Seguidamente, é referida a mudança de paradigma cultural de ópitca distributiva para a cultura promotor-investidor. Esta traduzir-se-á: (adopção de novas forma de financiamento que não impliquem aumento de endividamento e permitam atrair novas classes de investidores. Será isto possível?
Financiamento é uma operação financeira em que a parte financiadora, fornece recursos para outra parte que está sendo financiada, de modo que esta possa executar algum investimento específico previamente acordado. Ou dizendo de outra forma, não existe financiamento sem endividamento. O que pode acontecer é que esse endividamento seja contabilizado fora do perímetro da contabilidade pública (vulgo desorçamentação) ora, esta foi precisamente a estratégia maioritariamente seguida pelas autarquias locais – e pelo estado central – e é errada porque insustentável. Percebe-se o interesse da CGD, mas é um erro e grave.

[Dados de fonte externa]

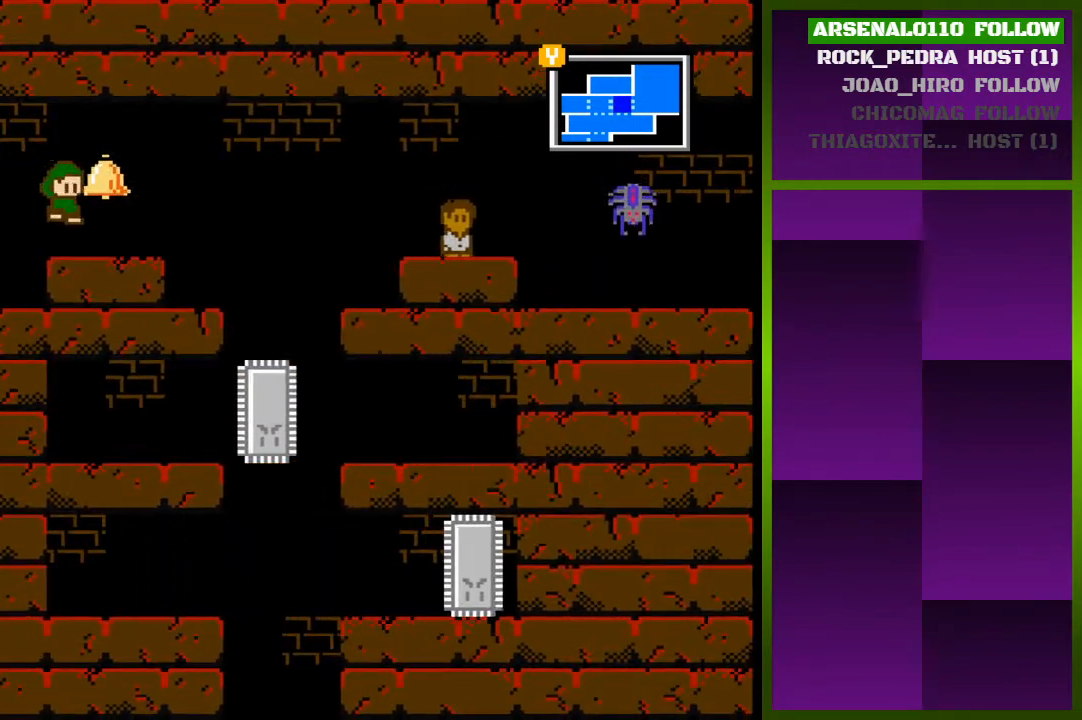
{"buttons": ["CROSS", "DPAD_RIGHT"], "events": [[133, "DPAD_RIGHT", "down"], [467, "CROSS", "down"]]}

Quanto à Cidade: funções e mecanismos: as cidades portuguesas desenvolveram-se de facto numa lógica político-jurídico-administrativa e não numa lógica de auto-sustentabilidade, em termos competitivos no quadro global. Esta é uma caracteristica muito marcada e que pode ser verificada enquanto realidade, já nos livros de história do direito do tempo da outra senhora.
O ponto anterior está ligado, ao ponto 13 (“O novo conveito de cidade/sistema urbano:”), onde os autores constatam que a maioria (das cidades/sistemas) não têm escala. Basta ir ler os livros de Saskia Sassen, para constatar essa realidade. Aliás, o estudo baseia-se no “Global citties” da autora. A presente síntese não apresenta qualquer solução para esta questão, e não o pode fazer, porque como é óbvio, não existe solução a uma falta de escala. Portanto serão sempre players de segunda (estou a ser benévolo) divisão e nunca será possível contrariar esta relativa periferização global por via da escala.
Note-se que os espaços virtuais poderiam dar alguma “folga competitiva”, no entanto, basta verificar os trabalhos de Castells, Emanuel (de resto também utilizados pelo presente estudo) para verificar que as cidades portuguesas não estão, nem de perto nem de longe, em condições de competitividade em termos de intensidade de conectividade. E há razões a montante que explicam isto, mas não são abordadas pela síntese (e provavelmente pelo estudo).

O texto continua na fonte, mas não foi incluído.